While credit conditions remain relatively tight in an historical context, they appear to be easing, especially when compared with a year ago.
Last month, 12.9 percent of Southland home purchase loans were adjustable-rate mortgages (ARMs)—more than double the ARM level of a year earlier. Last month's figure was down a bit from 13.5 percent in January and up from 5.6 percent in February 2013. The January ARM level was the highest since April 2008, when it was 16.4 percent. Since 2000, a monthly average of about 31 percent of Southland purchase loans have been ARMs.
Jumbo loans, mortgages above the old conforming limit of $417,000, accounted for 27.2 percent of last month’s Southland purchase lending. That was up from 26.7 percent the prior month and up from 21.1 percent a year earlier. In the months leading up to the credit crunch that struck in August 2007, jumbos accounted for around 40 percent of the home loan market.
All lenders combined provided a total of $3.87 billion in mortgage money to Southern California home buyers in February, down from a revised $4.02 billion in January and up from $3.62 billion in February last year.
The most active lenders to Southern California homebuyers last month were Wells Fargo with 6.7 percent of the total home purchase loan market, Bank of America with 2.6 percent and JP Morgan Chase with 2.3 percent.

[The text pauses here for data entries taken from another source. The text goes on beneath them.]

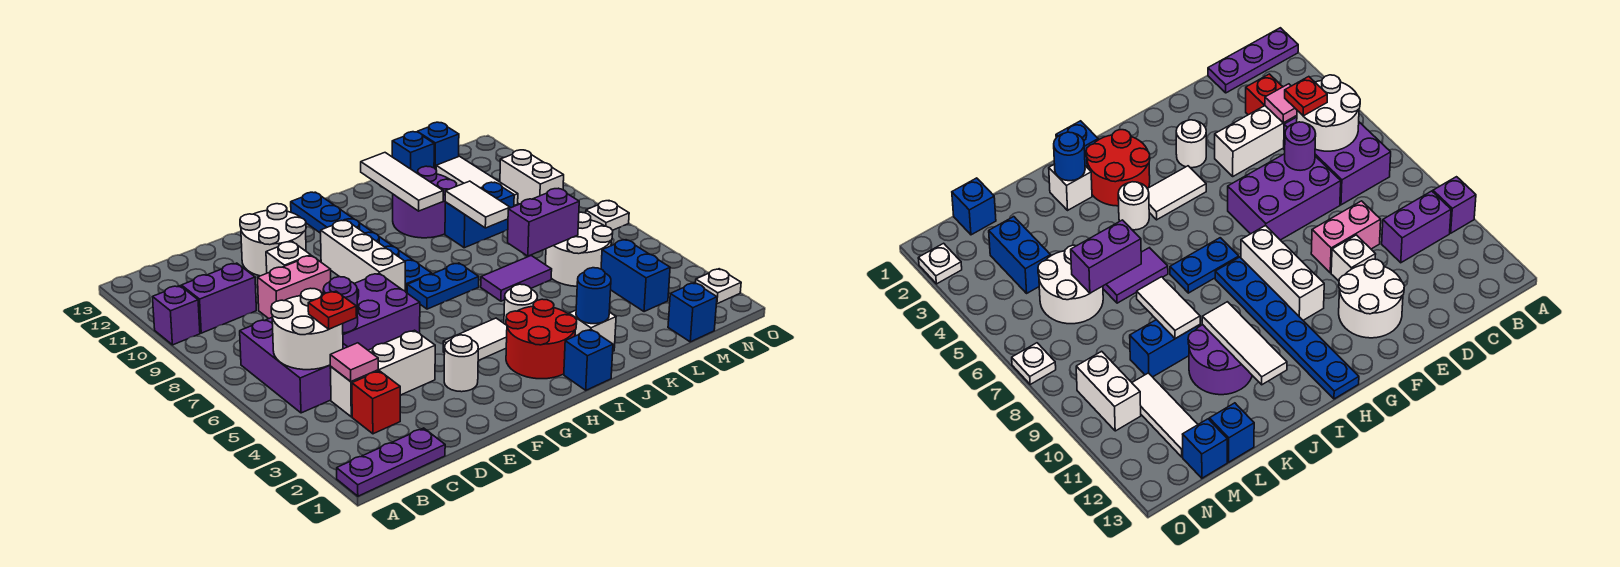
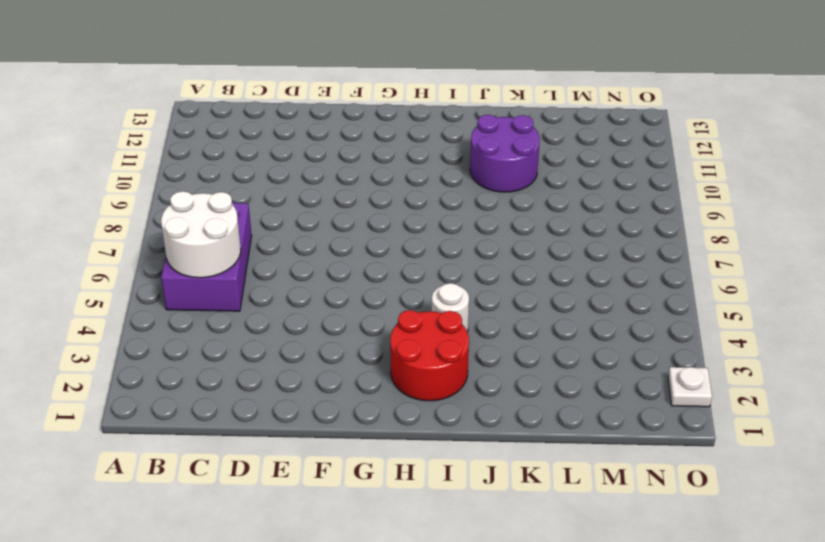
none -> purple plate A1:C1 level 1
none -> purple brick A10 level 1
none -> purple brick B10:C10 level 1
none -> red brick C3 level 1

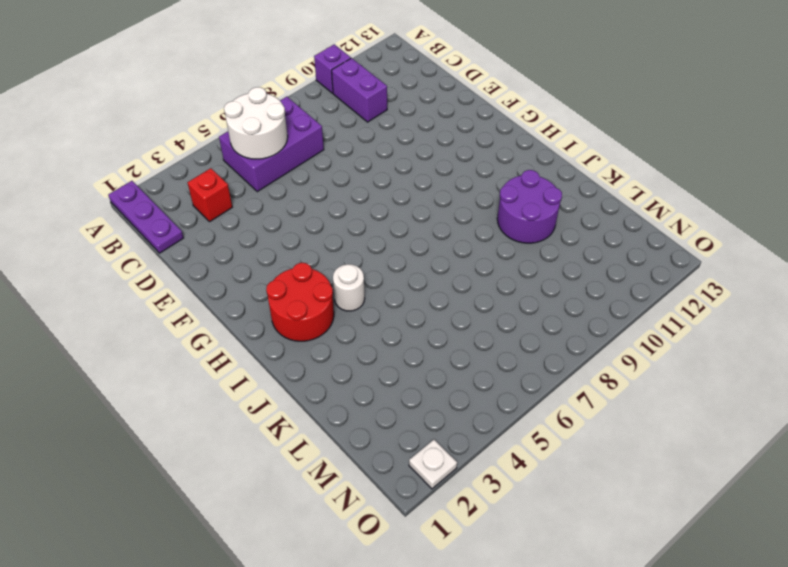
none -> white brick C4:E4 level 1
none -> purple brick D6:F7 level 1
none -> pink brick D9:E9 level 1
none -> white brick E10 level 1

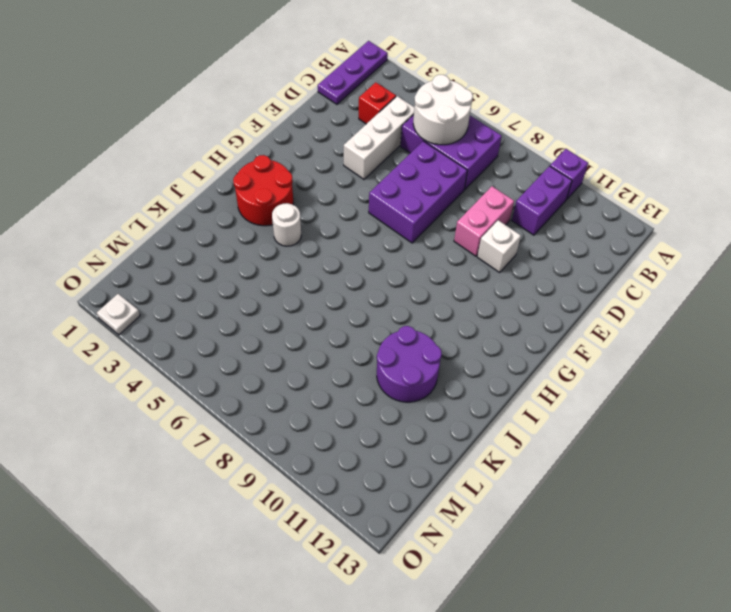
none -> white round brick E11:F12 level 1
none -> white round brick F3 level 1
none -> white tile G4:H4 level 1
none -> white brick G8:G10 level 1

Government-insured FHA loans, a popular low-downpayment choice among first-time homebuyers, accounted for 19.3 percent of all purchase mortgages last month. That was down from 21.1 percent the month before and down from 24.6 percent a year earlier. In recent months the FHA share has been the lowest since early 2008, mainly because of tighter FHA qualifying standards and the difficulties first-time buyers have competing with investors and cash buyers.
The typical monthly mortgage payment Southland buyers committed themselves to paying last month was $1,516, down slightly from $1,528 the month before and up from $1,154 a year earlier. Adjusted for inflation, last month’s typical payment was 36.8 percent below the typical payment in the spring of 1989, the peak of the prior real estate cycle. It was 48.2 percent below the current cycle’s peak in July 2007.
Indicators of market distress continue to decline. Foreclosure activity remains well below year-ago and far below peak levels. Financing with multiple mortgages is very low, and down payment sizes are stable, DataQuick reported.